• 18 de março de 2026

Autora de “Pé de Caju” cumpre agenda em Belém com obra inspirada na cultura paraense

Foto: Divulgação

A escritora, pesquisadora e cineasta Thabata Vecchio, autora do livro infantojuvenil “Pé de Caju”, estará em Belém entre os dias 20 e 23 de março, onde cumpre agenda com entrevistas e participa de encontros voltados à literatura, cultura e educação.

Inspirada na capital paraense e nas culturas populares brasileiras, a obra reúne fotografia, ilustração e narrativa para abordar temas como identidade cultural, memória e pertencimento. A história acompanha os jovens Sandra e Lico, que, partindo de Suzano, em São Paulo, embarcam em uma jornada imaginativa pelo Brasil, explorando símbolos como o Boi-Bumbá, o muiraquitã, uma fita azul misteriosa e um pé de caju encantado.

Resultado de pesquisas sobre culturas populares e da experiência da autora como arte-educadora e gestora escolar, “Pé de Caju” aposta na integração de linguagens para construir uma narrativa sensível sobre o imaginário brasileiro. O livro conta com fotografias de Larissa Souza e Lorraine Moreira, além de ilustrações de Natalia Rodrigues, compondo uma estética que combina registros urbanos com elementos visuais que ampliam a realidade para um universo simbólico e poético.

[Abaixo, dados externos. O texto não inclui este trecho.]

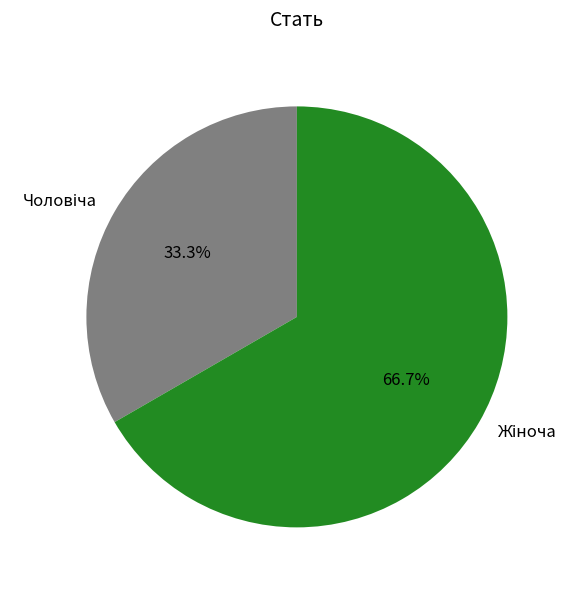

Is there a majority slice in this chart?

Yes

Segundo Thabata Vecchio, a proposta da obra é convidar o leitor a olhar o Brasil com mais atenção e curiosidade, valorizando histórias, tradições e memórias que formam a cultura do país. A relação afetiva com Belém também atravessa o processo criativo do livro. A autora costuma se referir à cidade como sua “segunda casa” e destaca a forte presença das manifestações culturais locais como fonte de inspiração.

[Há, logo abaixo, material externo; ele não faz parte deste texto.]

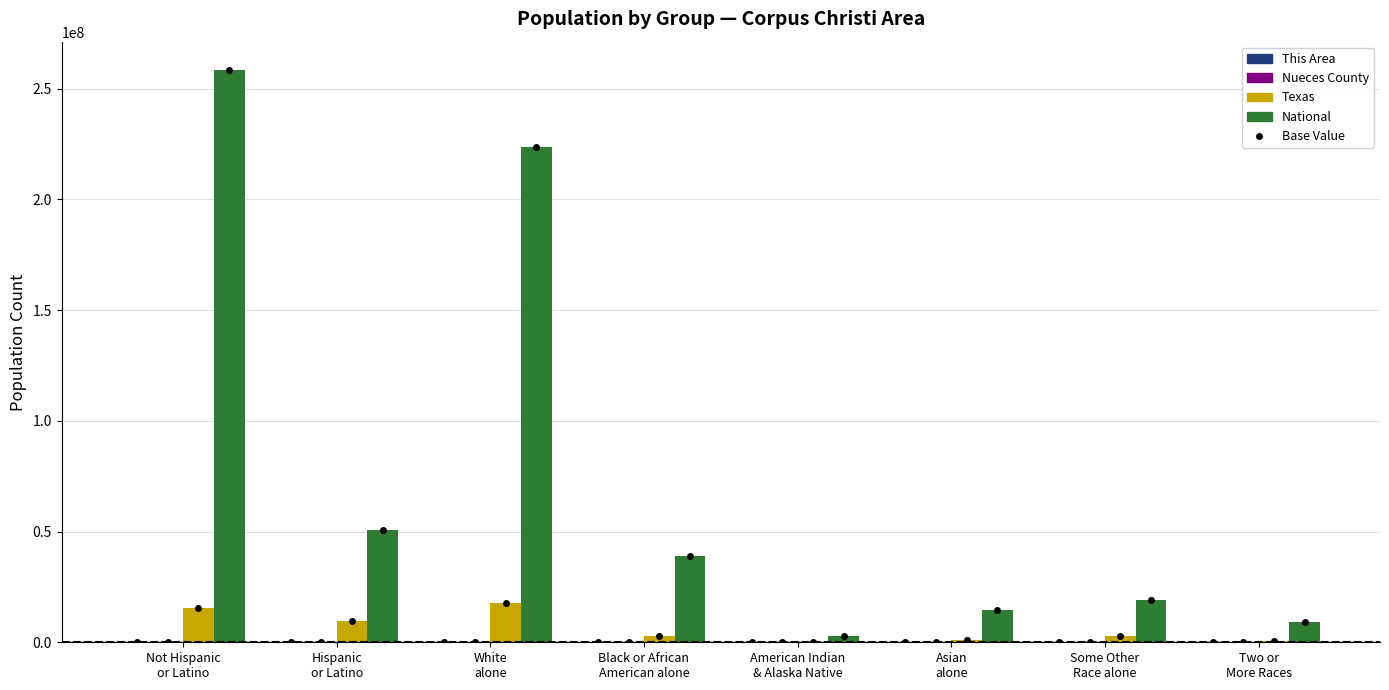

At which category is the sum across all series the highest?

Not Hispanic
or Latino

“Belém me provoca a olhar com mais atenção para as histórias e para as pessoas. É uma cidade com uma energia muito própria, onde a cultura popular se manifesta de forma natural no cotidiano. Esse encontro acabou atravessando o processo criativo e ajudou a construir o universo de ‘Pé de Caju’”, afirma.

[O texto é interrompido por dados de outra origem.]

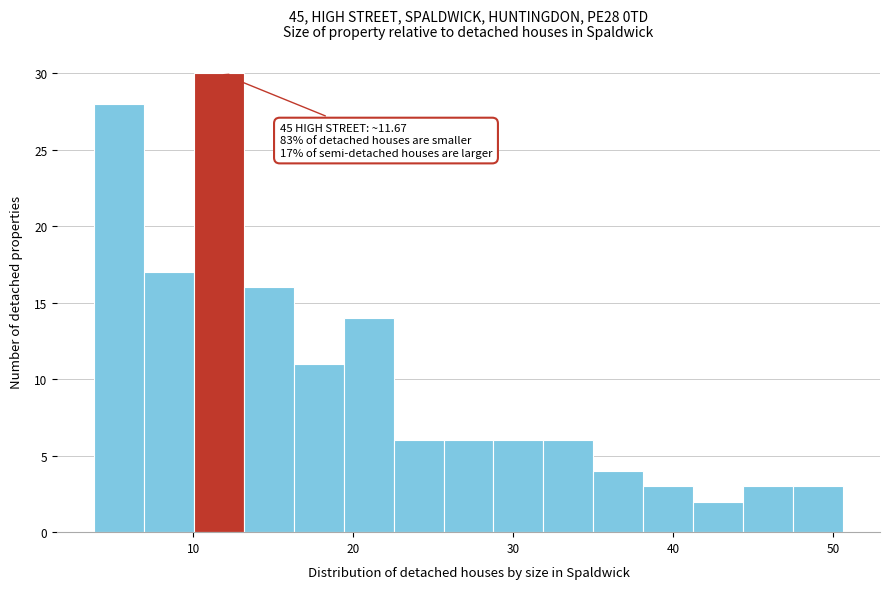

Around what value on the x-axis is the tallest bar? Give the approximate position of its centre, as read against the axis.

12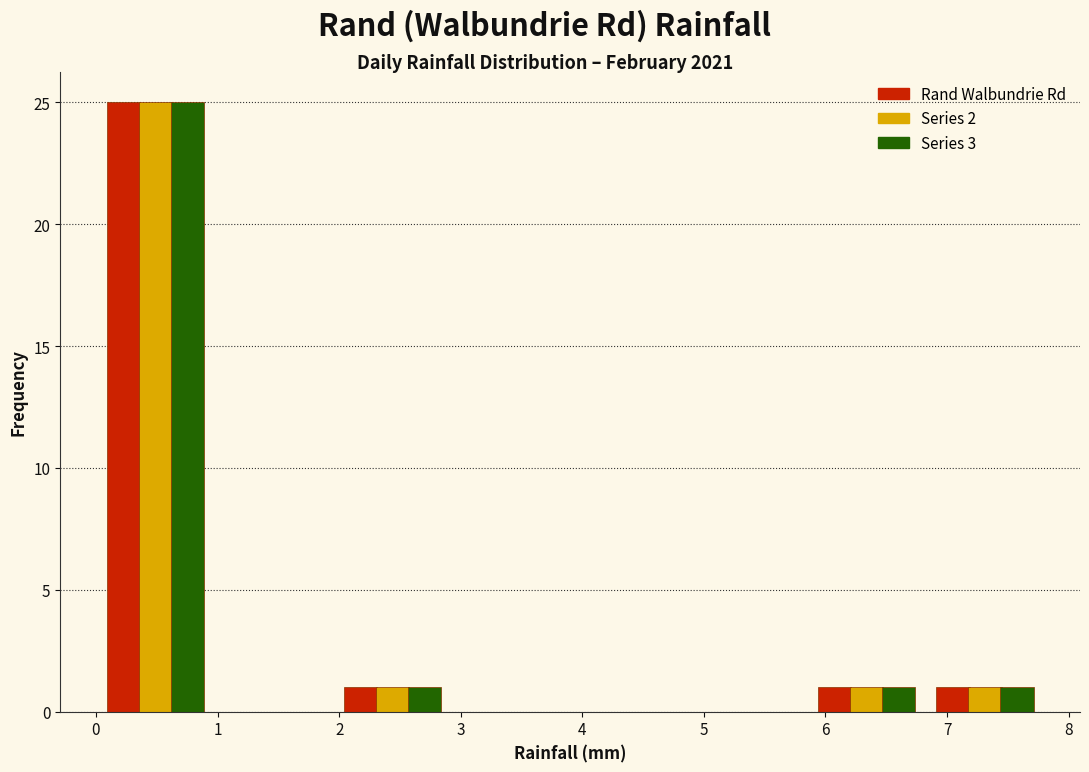

Reading left to right, transcribe this chart: for each range on the x-axis, give the height of each series' bar. Neither the bar edges nor the heights are printed on the chart, so give them approximately, as read against the axes.

0.0 to 1.0: Rand Walbundrie Rd=25	Series 2=25	Series 3=25
1.0 to 2.0: Rand Walbundrie Rd=0	Series 2=0	Series 3=0
2.0 to 2.9: Rand Walbundrie Rd=1	Series 2=1	Series 3=1
2.9 to 3.9: Rand Walbundrie Rd=0	Series 2=0	Series 3=0
3.9 to 4.9: Rand Walbundrie Rd=0	Series 2=0	Series 3=0
4.9 to 5.9: Rand Walbundrie Rd=0	Series 2=0	Series 3=0
5.9 to 6.8: Rand Walbundrie Rd=1	Series 2=1	Series 3=1
6.8 to 7.8: Rand Walbundrie Rd=1	Series 2=1	Series 3=1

Durante a produção da obra, as fotógrafas foram convidadas a registrar memórias de suas próprias cidades e experiências, enquanto as ilustrações buscaram traduzir, de forma onírica, elementos das culturas populares brasileiras pesquisadas pela autora.

O resultado é um trabalho que propõe apresentar o Brasil como um território plural, marcado por encontros culturais, por um imaginário coletivo e por histórias que atravessam gerações.